Go for llano eyes closed. Its onboard(on-die) graphics are far better than the config. jaskanwar suggested. Although his config is very good, but makes sense if you plan to add a gpu in future. If not, then llano is your best friend.

Go for cm elite 310 cabinet @ 1.6k instead of cm 430 to cut down on costs.


----------



## vinayan (Jul 11, 2011)

i wonder if LLano is available in Kerala..and he is not open to online shopping..


----------



## mitraark (Jul 11, 2011)

Jaskanwar Singh said:


> *Component*
> |
> *Make*
> |
> ...



If i suggest to buy a M68 motherboard [ Rs 2500 ] in place of this one GA-880GM-UD2H, what disadvantages could that have ?


----------



## Cilus (Jul 11, 2011)

M68 is basically designed for am2 AND aM2+ PROCESSORS and does not support all the advance features of the AM3 processors.
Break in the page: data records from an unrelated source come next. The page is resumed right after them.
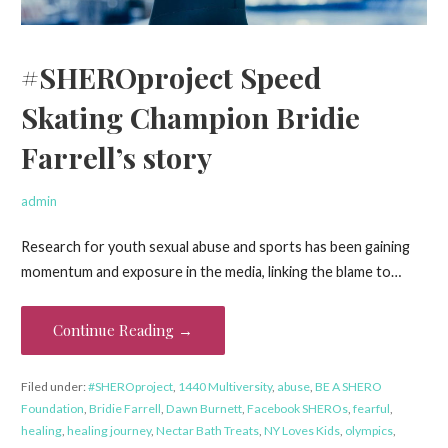
#SHEROproject Speed
Skating Champion Bridie
Farrell’s story
admin
Research for youth sexual abuse and sports has been gaining
momentum and exposure in the media, linking the blame to…
Continue Reading →
Filed under:
#SHEROproject
,
1440 Multiversity
,
abuse
,
BE A SHERO
Foundation
,
Bridie Farrell
,
Dawn Burnett
,
Facebook SHEROs
,
fearful
,
healing
,
healing journey
,
Nectar Bath Treats
,
NY Loves Kids
,
olympics
,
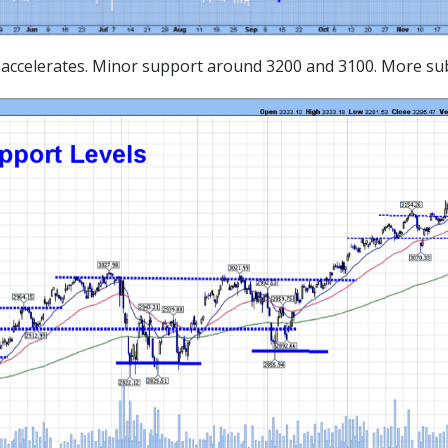
us accelerates. Minor support around 3200 and 3100. More su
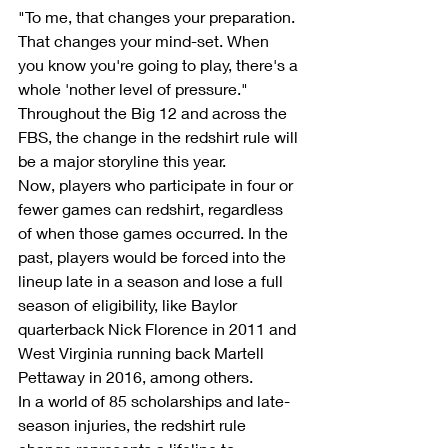
"To me, that changes your preparation. 
That changes your mind-set. When 
you know you're going to play, there's a 
whole 'nother level of pressure."
Throughout the Big 12 and across the 
FBS, the change in the redshirt rule will 
be a major storyline this year.
Now, players who participate in four or 
fewer games can redshirt, regardless 
of when those games occurred. In the 
past, players would be forced into the 
lineup late in a season and lose a full 
season of eligibility, like Baylor 
quarterback Nick Florence in 2011 and 
West Virginia running back Martell 
Pettaway in 2016, among others.
In a world of 85 scholarships and late-
season injuries, the redshirt rule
If a Am3 processor is plugged the HT link (Link which is used to communicate between the Mobo and CPU) will downgraded to HT 2.0 to HT1.0. Also advanced overclocking features, Advanced Clock Calibration or ACC features will be missing. most of the M68 chipset based mobos  also comes with only 2 Ram slots, limiting the future upgradability options.


----------



## SalviBS (Apr 8, 2012)

u better buy A Dell Alienware Aurora the best all can contribute and get togethere


----------